Photo by: Rick Wolcott, East Ohio Annual Conference
General Conference has become known for many things: incredible worship, a diverse audience, the chance to rub elbows with United Methodist thinkers and authors with names like Schnase, Hamilton and Slaughter.
And in recent years, protests have been added to this list of things to be expected. I knew I was in for protests, but had no idea they would look like this.
During the communion portion of the opening worship a handful of LGBTQ protesters brought out a rainbow banner and offered their own communion in the name of inclusivity. And Monday afternoon after lunch, a group of protesters in the name of Black Lives Matter interrupted the business session with a 30 minute protest.
Both of these violated agreed-upon rules for the conference, developed to help us get as much work done as possible and keeping the decorum of the meeting.
In case you’re wondering, General Conference bends over backwards to make sure that all voices across the denomination can be heard. Anyone sitting in a United Methodist pew can submit a petition to change the Book of Discipline, the rules of the Church. On the way into the convention center I run a daily gauntlet of those handing out leaflets, stoles and any number of other items in support of their cause.

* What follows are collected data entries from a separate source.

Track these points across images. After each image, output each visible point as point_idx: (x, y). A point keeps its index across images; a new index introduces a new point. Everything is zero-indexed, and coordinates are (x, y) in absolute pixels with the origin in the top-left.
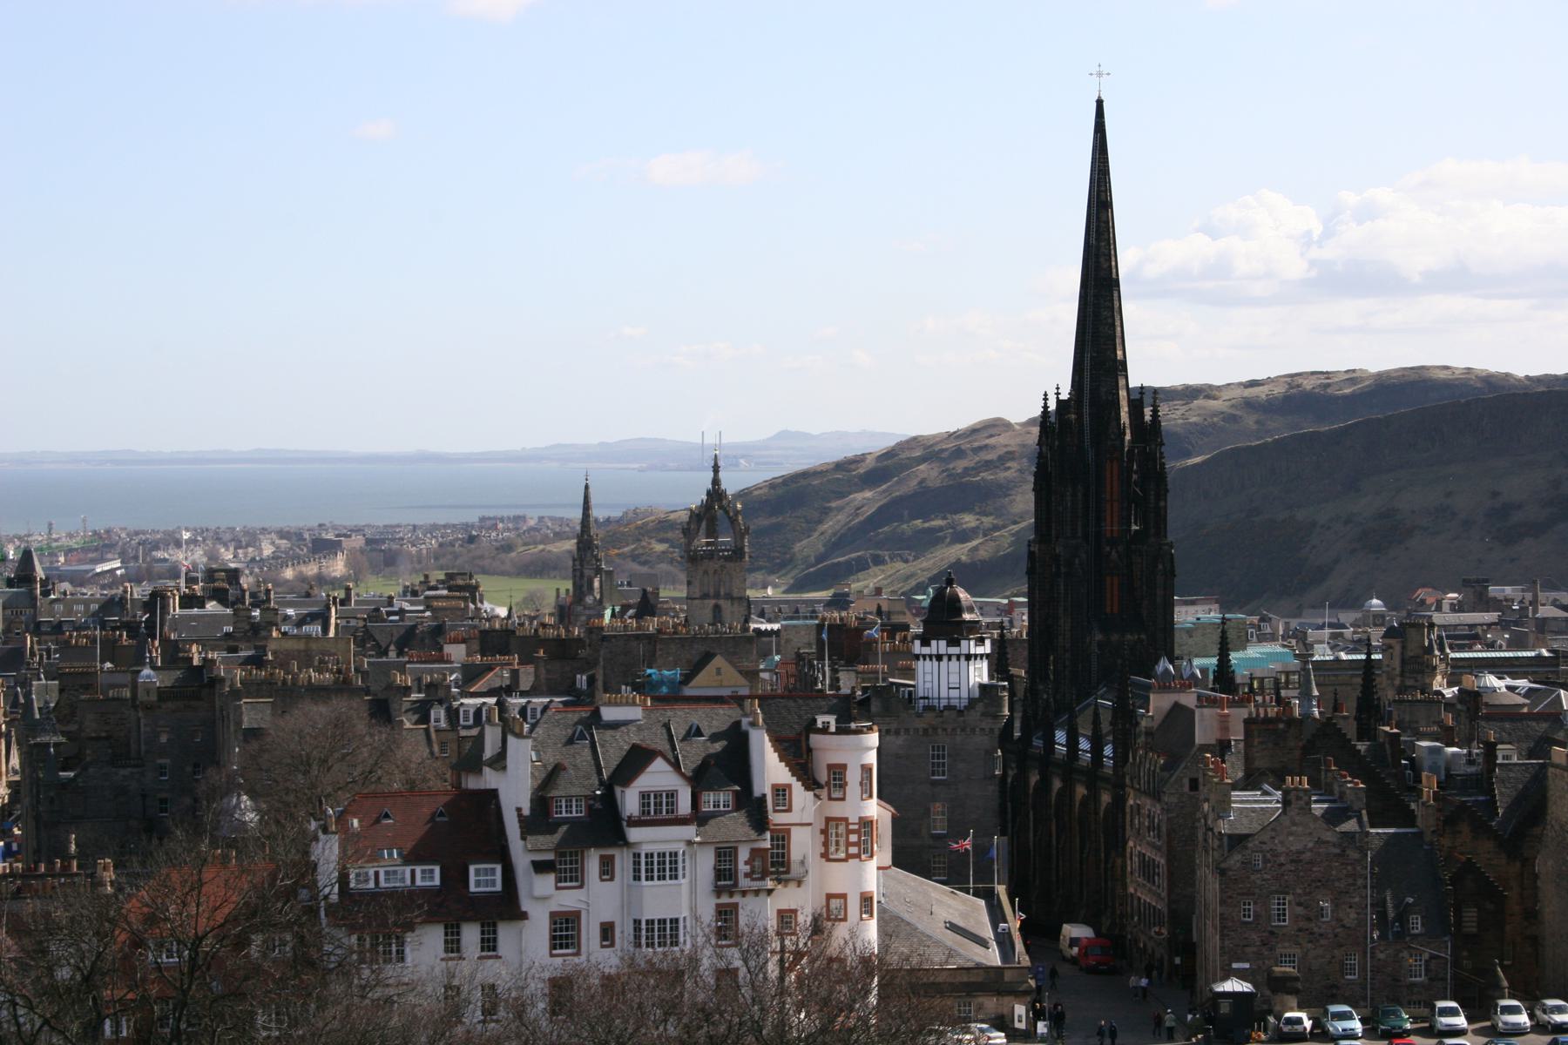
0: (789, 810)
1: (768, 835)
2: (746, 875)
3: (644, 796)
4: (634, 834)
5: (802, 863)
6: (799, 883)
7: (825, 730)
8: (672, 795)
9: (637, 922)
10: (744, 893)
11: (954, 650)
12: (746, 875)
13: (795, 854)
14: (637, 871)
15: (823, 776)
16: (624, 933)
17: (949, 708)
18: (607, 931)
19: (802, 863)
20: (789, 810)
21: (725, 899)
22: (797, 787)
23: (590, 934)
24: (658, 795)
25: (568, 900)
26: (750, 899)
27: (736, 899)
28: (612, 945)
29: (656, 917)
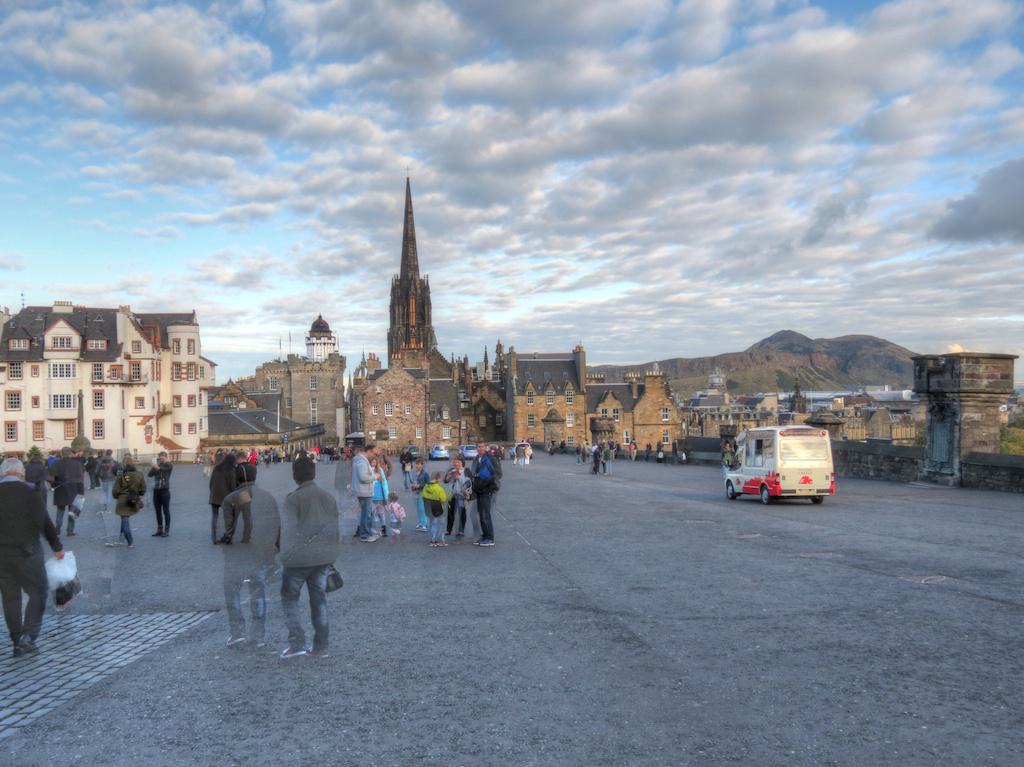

Any petition that had been voted down in committee can be brought to the floor of conference with just 20 signatures. We are spending more than $2 million on translation services to keep all delegates involved in the conversation.
So I must say that I am very much opposed to these types of protests. Communion is perhaps the greatest symbolic connection we have to the suffering of Christ at the end of his life. Taking this sacrament as an opportunity to advance a political position is, I believe, both inappropriate and shameful. If they are offering their own communion, does this mean they are no longer in communion with the rest of the church?
Given the amount of work we have before us there was a proposal Monday morning to postpone various reports until after the legislation piece had been completed. Then just a few hours later a group chose to take 30 precious minutes to circumvent the entire conference structure to hear their barely audible chants.
Ironically, just before the Monday afternoon protest began it was announced by Conference leaders that this conference costs $1,386 per minute to operate. So the protest cost us $41,640 and left the body sharply divided. That division was made wider, I believe, when after the protest was finished the leader came back into the hall and tried to outshout Bishop Mike Coyner as he was praying.
And don’t think for a moment that this protest was a spontaneous outpouring of frustration that a few delegates had built up during the morning session. The protest was led by Rev. Pam Lightsey, Associate Dean of the Boston University School of Theology. She is not a delegate to General Conference, but apparently traveled here with the sole goal of disrupting our proceedings. In fact yesterday during the protest she promised to “disrupt this General Conference again and again…”
Now I will readily admit that while I have certainly felt frustration in my life, I have not been on the receiving end of the injustices that African-Americans and members of the LGBTQ community are feeling. I’ve never felt that the establishment was stacked against me.
I have written of my commitment to diversity here in Portland and that hasn’t wavered. But this General Conference is costing $10 million, most of which has its origin in offering plates in local churches. We must be good stewards of the financial and time investment that this conference represents.
Allowing us to be hijacked by protesters interferes with our ability to do so.
Right on Brian
I think being good stewards is important but we cannot place money above hearing and recognizing the cries and pain of our neighbors.
Brian, I am relieved that Dr. Martin Luther King and Rev. Dr. Everett Tilson and Rev. Dr. Van Bogart Dunn would not have agreed with you. There are times and issues that are so critical and people who have been humiliated and rejected and oppressed long enough, that the only way to truly have voice is through protest. Sorry, brother, I can’t agree with you.